Actuellement, ce sont un ou deux breuvages chauds qui sont donnés et demandés chaque jour. Mais ce n’est que le début et il faut sensibiliser des deux côtés pour en faire une habitude. Kim et Anne-Sophie sont aussi à évaluer à quels autres endroits, à Victoriaville, il serait pertinent d’offrir le service. « Nous voulons ajouter des lieux significatifs », disent-elles. Parce que ce projet est là pour rester, pas seulement pendant la saison froide, mais bien toute l’année.

Il s’agit donc, pour la majorité des gens, d’un geste simple à poser que d’offrir un café anonymement. Mais pour la santé mentale de ceux qui le reçoivent, les impacts sont importants et permettent d’avoir un peu chaleur humaine.

Itinérance

Même si on ne la voit pas directement, l’itinérance existe bel et bien à Victoriaville comme l’indiquent Kim et Anne-Sophie qui sont à même de le constater. « Il y en a de plus en plus », disent-elles. Des gens qui dorment dans les entrées de banques, dans les boisés, les haies de cèdres même, ça arrive. De plus, avec la pandémie, il manque de places en hébergement, ce qui ne facilite rien, et l’accès aux logements est de plus en plus ardu et onéreux. « Ça aura été très difficile la pandémie pour les gens précarisés », note Anne-Sophie.

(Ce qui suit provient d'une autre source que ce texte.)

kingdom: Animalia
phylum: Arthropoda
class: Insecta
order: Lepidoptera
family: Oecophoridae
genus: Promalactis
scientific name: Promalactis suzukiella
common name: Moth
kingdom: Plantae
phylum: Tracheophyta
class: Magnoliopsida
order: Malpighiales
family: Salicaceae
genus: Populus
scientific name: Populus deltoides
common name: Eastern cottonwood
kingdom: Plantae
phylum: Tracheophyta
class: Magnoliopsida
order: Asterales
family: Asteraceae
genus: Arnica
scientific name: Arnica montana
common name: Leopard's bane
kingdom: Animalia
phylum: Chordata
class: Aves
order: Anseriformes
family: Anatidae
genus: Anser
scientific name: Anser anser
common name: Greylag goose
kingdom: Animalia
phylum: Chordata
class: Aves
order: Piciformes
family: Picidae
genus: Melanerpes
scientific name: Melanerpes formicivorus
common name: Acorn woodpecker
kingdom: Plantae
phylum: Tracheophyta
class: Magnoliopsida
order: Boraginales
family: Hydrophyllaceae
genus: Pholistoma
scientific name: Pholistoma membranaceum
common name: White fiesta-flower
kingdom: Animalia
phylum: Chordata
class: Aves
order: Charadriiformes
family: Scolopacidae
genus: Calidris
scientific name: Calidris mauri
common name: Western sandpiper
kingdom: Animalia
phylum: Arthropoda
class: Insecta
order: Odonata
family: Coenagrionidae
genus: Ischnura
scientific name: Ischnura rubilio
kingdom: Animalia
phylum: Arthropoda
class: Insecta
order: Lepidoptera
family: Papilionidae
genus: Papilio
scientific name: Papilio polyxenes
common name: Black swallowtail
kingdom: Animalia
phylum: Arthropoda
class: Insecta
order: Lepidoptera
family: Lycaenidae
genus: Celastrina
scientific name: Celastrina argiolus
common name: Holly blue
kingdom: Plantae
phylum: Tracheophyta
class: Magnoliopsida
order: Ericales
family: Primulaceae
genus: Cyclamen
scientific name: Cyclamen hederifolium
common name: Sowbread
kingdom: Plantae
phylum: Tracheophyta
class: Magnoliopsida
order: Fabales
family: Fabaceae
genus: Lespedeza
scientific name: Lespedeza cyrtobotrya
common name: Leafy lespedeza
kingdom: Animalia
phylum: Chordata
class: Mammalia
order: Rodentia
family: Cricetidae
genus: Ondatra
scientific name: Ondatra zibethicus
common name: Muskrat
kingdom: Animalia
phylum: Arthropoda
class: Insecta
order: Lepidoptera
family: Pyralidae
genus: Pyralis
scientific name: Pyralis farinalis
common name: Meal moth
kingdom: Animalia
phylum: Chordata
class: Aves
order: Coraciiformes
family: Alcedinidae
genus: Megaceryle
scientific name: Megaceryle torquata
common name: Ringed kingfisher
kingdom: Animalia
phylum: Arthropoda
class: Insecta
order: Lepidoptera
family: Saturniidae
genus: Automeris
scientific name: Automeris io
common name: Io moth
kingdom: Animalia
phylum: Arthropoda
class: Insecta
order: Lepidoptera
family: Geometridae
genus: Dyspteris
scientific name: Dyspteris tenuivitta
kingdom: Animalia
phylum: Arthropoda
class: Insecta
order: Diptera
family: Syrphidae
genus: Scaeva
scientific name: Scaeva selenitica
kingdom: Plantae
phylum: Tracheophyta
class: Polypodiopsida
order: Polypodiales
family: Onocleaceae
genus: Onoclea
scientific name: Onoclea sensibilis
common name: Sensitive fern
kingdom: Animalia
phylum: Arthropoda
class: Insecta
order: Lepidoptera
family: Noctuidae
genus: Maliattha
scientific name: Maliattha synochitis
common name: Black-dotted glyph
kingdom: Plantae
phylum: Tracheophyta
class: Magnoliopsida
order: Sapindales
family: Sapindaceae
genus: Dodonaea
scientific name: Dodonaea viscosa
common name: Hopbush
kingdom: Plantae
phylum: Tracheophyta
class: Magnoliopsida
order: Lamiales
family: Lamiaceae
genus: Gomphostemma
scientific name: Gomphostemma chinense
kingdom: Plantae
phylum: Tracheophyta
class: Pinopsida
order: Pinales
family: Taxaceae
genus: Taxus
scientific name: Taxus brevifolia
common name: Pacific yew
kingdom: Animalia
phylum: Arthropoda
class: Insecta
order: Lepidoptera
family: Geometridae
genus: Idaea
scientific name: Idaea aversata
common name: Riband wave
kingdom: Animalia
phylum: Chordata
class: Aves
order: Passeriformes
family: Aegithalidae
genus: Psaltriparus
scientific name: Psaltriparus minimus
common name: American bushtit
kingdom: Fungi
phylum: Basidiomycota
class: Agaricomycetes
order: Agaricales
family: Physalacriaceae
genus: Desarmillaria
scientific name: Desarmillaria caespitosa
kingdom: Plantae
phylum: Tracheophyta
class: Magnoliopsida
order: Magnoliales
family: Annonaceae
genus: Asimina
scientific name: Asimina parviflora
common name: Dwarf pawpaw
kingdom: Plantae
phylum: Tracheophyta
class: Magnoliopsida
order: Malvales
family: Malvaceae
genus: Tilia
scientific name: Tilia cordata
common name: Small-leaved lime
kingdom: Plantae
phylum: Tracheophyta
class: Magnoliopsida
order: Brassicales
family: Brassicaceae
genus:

Bien entendu, le « Café au suivant » ne réglera pas tout, mais permettra une sensibilisation bien nécessaire. C’est un beau projet qui cache toutefois une réalité moins facile. « On a vraiment besoin que la population se mobilise pour favoriser une meilleure suite des choses », dit Anne-Sophie. Et puisque les commerces tiendront un registre du nombre de breuvages offerts et donnés, les chiffres permettront une collecte de données intéressante. 

Alors, avis aux autres commerces du genre qui seraient intéressés à embarquer dans le « Café au suivant ». Il s’agit d’une démarche simple qu’ils peuvent intégrer facilement à leurs opérations, qui ne coûte rien, mais qui apporte tellement de réconfort à ceux qui donnent, comme à ceux qui reçoivent.